Lead placement in the His-bundle region can be difficult because it must be anchored parallel to the plane of contact with the AV septum, something for which it is not designed. The close proximity of the tricuspid valve and its movements contribute to the greater instability of the lead. At present, the technique may be tedious and time-consuming in some patients, because multiple attempts are necessary. This can increase the rate of complications (particularly, infection of the system), which is why we limited the time dedicated to the His-bundle lead implantation to no more than 20 min of fluoroscopy time and were in fact able to avoid infectious complications.
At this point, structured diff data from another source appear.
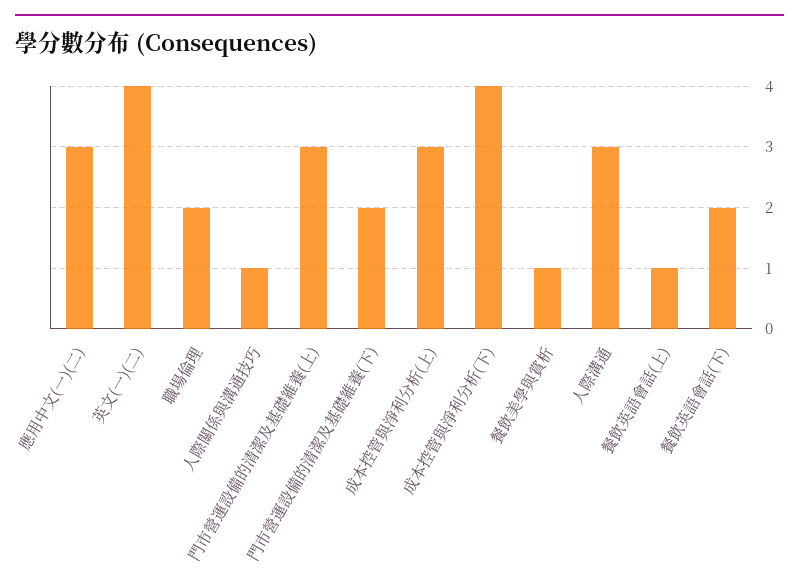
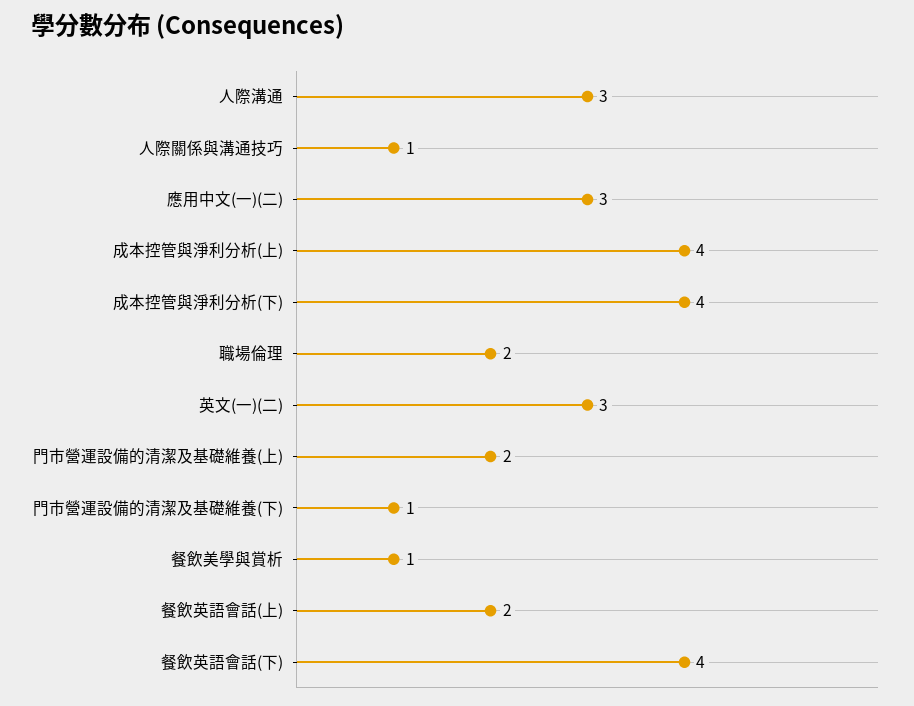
  {
    "應用中文(一)(二)": 3,
-   "英文(一)(二)": 4,
+   "英文(一)(二)": 3,
    "職場倫理": 2,
    "人際關係與溝通技巧": 1,
-   "門市營運設備的清潔及基礎維養(上)": 3,
+   "門市營運設備的清潔及基礎維養(上)": 2,
-   "門市營運設備的清潔及基礎維養(下)": 2,
+   "門市營運設備的清潔及基礎維養(下)": 1,
-   "成本控管與淨利分析(上)": 3,
+   "成本控管與淨利分析(上)": 4,
    "成本控管與淨利分析(下)": 4,
    "餐飲美學與賞析": 1,
    "人際溝通": 3,
-   "餐飲英語會話(上)": 1,
+   "餐飲英語會話(上)": 2,
-   "餐飲英語會話(下)": 2
+   "餐飲英語會話(下)": 4
  }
The rate of successful implants could have been higher if we had not limited the procedure duration. In the future, however, new leads specifically designed for HBP with dedicated fixation systems should help reduce procedure duration, dislodgement rate, and fluoroscopy time. Nevertheless, the fact that the defibrillation threshold was tested with a maximum power shock in four patients, none of whom experienced His-bundle lead movement, and that dislodgement during follow-up was rare suggests that, the lead may remain in place in a high percentage of patients and the chance of dislodgement can be reasonably low.

Currently, in the presence of blocks with a wide QRS complex and because the His-region block can become enlarged and encompass the lead site, an additional safety lead must be inserted at the apex or right outflow tract to prevent asystolia, especially in patients with pure His-bundle capture. This lengthens the surgical procedure time and results in a higher cost. In the case of fused capture, it may be possible to avoid the safety lead because ventricular contraction is assured via myocardial capture.

We should emphasize that these are immediate and 3-month results; long-term results are not yet available for permanent HBP in infra-Hisian AV conduction disturbances related to thresholds and haemodynamic improvement.

Conclusions

In the present series, 44.3% of patients who required permanent cardiac pacing underwent HBP. Permanent HBP is easier to achieve in the presence of blocks with a narrow QRS complex than in those with a wide QRS complex, and HBP can be used to prevent left ventricular asynchrony or to facilitate recovery if it appears.

Loss of capture and dislodgement occurred in ∼5% of our patients, a level that was higher than in conventional right ventricular pacing; however, new lead designs should improve the pacing threshold and the fixation mechanisms. Furthermore, new types of batteries that are able to withstand higher energy consumption without significant shortening of their lifespan would be an advantage.

Conflict of interest: none declared.